● **Brief**
Below is a listing from which only part is wanted; return exactly the lines from the one with "Expense | $448.00 |" up to and including the one with "Fee | $15.00 |".

--------------------------------------------------

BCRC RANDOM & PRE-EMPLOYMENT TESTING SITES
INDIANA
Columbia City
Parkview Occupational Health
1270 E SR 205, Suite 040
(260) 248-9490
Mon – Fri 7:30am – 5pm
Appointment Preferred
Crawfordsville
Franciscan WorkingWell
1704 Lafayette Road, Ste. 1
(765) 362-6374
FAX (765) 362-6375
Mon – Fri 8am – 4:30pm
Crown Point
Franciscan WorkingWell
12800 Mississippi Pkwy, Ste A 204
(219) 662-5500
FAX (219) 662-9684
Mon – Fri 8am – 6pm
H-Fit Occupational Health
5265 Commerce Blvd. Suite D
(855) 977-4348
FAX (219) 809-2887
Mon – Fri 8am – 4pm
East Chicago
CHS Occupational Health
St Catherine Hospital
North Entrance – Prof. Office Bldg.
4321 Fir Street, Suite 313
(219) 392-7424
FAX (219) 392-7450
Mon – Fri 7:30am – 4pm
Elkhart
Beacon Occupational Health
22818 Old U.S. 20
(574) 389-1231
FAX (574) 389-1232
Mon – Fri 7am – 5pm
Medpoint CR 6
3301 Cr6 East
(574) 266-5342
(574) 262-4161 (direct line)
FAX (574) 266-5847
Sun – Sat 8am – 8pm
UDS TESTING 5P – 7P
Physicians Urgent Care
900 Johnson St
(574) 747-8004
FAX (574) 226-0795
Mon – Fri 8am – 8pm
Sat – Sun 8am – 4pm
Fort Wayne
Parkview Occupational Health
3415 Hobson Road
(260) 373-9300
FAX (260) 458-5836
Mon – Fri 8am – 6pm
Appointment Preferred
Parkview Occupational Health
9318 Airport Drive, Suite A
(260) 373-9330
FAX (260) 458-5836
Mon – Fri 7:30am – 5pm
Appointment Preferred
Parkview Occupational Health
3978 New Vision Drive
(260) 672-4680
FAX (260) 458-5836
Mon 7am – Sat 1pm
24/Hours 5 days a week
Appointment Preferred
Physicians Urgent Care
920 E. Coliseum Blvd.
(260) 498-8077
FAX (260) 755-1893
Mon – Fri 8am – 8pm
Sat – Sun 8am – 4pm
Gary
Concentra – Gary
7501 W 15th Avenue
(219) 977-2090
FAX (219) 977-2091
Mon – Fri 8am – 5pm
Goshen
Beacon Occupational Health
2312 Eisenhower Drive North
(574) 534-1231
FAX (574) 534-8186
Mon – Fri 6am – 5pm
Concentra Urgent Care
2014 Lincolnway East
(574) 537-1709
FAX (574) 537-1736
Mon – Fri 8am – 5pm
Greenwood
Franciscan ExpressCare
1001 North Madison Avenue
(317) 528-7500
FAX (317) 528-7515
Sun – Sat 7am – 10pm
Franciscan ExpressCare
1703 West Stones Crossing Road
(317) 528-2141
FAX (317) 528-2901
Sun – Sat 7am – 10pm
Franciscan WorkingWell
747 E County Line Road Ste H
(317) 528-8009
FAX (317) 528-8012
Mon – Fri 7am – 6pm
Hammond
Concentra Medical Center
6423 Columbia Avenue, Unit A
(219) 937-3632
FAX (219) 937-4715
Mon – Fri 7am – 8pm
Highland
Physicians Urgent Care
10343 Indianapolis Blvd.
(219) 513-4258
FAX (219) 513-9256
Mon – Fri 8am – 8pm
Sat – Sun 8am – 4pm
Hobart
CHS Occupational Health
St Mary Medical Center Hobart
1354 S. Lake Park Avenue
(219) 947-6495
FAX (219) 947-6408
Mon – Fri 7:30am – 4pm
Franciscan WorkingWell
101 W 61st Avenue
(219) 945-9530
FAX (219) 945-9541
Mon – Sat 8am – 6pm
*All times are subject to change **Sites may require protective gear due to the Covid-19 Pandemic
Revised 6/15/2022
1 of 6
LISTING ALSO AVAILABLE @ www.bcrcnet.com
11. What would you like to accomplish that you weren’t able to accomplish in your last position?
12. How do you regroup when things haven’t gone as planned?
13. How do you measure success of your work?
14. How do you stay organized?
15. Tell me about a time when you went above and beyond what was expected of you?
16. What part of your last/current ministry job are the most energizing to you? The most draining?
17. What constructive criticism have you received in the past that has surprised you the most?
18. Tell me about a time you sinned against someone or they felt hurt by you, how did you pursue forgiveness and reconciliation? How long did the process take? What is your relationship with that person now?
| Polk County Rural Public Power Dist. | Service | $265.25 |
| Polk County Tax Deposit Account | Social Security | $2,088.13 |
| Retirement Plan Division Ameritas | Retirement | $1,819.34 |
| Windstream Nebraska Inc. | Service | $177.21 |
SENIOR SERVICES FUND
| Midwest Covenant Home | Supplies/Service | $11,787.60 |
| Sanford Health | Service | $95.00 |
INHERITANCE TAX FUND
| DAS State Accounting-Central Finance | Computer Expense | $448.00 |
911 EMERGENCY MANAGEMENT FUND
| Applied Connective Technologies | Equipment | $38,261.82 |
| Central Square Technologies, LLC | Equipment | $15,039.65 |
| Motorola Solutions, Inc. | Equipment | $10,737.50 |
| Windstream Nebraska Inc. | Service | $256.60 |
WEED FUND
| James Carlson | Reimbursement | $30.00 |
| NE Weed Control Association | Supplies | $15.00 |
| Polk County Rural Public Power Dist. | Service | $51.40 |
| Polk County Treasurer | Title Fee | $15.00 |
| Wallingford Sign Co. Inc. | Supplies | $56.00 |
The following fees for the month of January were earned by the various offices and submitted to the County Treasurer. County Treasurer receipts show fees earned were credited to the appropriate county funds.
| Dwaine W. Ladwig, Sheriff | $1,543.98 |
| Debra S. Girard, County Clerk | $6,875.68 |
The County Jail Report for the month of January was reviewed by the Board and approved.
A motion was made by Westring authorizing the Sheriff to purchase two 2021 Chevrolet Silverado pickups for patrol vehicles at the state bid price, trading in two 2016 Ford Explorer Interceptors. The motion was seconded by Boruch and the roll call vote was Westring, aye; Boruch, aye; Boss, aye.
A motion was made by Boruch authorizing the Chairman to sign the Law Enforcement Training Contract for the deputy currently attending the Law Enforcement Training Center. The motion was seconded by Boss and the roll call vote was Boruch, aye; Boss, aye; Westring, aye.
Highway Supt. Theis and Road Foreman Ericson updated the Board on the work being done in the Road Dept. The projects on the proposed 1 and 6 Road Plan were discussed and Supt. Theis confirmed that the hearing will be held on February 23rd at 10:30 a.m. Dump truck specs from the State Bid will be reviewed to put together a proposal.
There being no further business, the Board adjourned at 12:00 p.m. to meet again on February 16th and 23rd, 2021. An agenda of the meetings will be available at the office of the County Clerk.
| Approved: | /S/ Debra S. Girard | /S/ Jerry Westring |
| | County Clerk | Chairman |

--------------------------------------------------

● **Result for this task**
| DAS State Accounting-Central Finance | Computer Expense | $448.00 |
911 EMERGENCY MANAGEMENT FUND
| Applied Connective Technologies | Equipment | $38,261.82 |
| Central Square Technologies, LLC | Equipment | $15,039.65 |
| Motorola Solutions, Inc. | Equipment | $10,737.50 |
| Windstream Nebraska Inc. | Service | $256.60 |
WEED FUND
| James Carlson | Reimbursement | $30.00 |
| NE Weed Control Association | Supplies | $15.00 |
| Polk County Rural Public Power Dist. | Service | $51.40 |
| Polk County Treasurer | Title Fee | $15.00 |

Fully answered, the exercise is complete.